_Work to be completed_
Return the text lines of every row below word for word, leaving the pictures out.

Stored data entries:
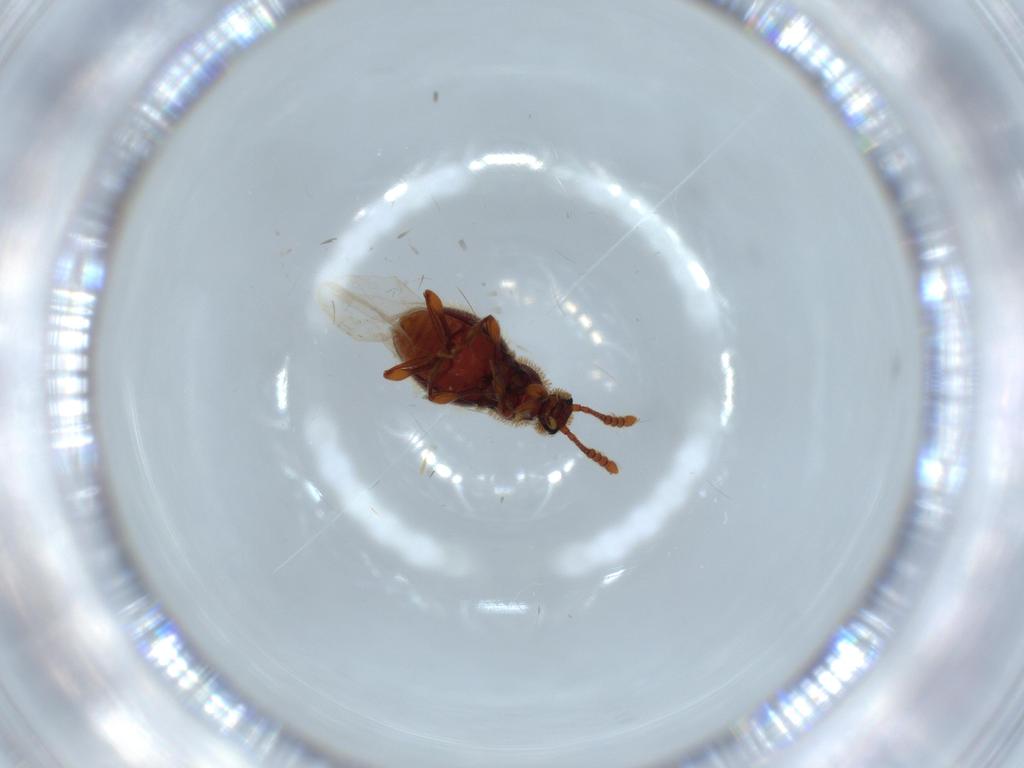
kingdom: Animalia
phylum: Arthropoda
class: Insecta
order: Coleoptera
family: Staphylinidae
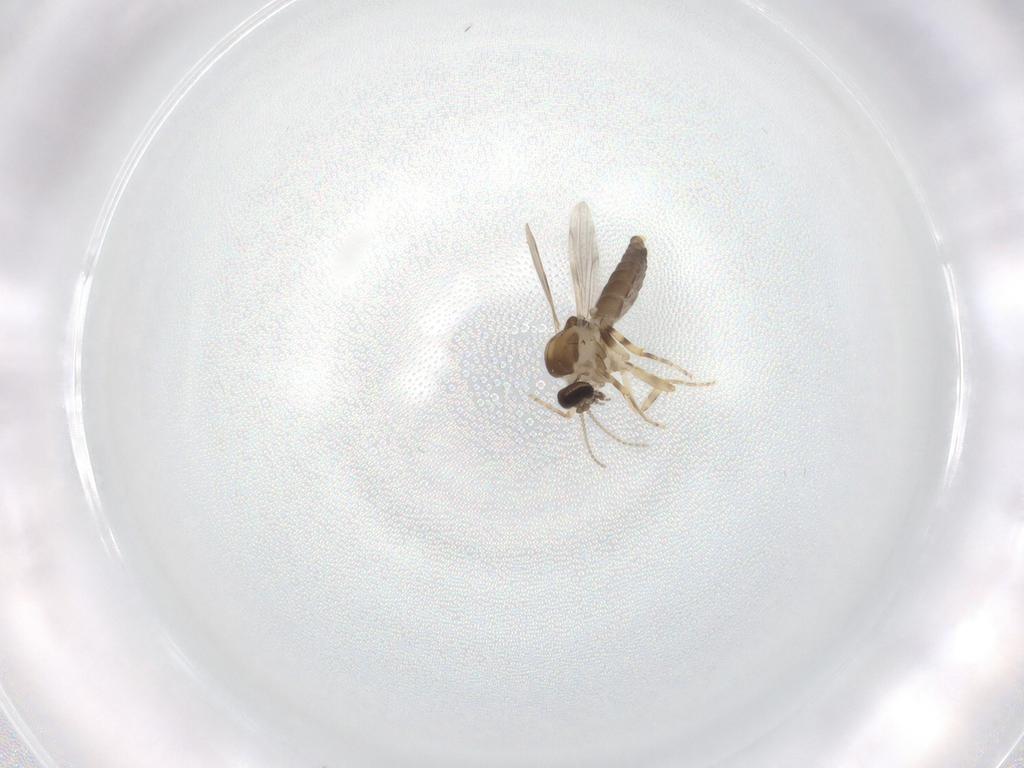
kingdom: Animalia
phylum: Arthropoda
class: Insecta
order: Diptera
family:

_Task response_
kingdom: Animalia
phylum: Arthropoda
class: Insecta
order: Coleoptera
family: Staphylinidae
kingdom: Animalia
phylum: Arthropoda
class: Insecta
order: Diptera
family:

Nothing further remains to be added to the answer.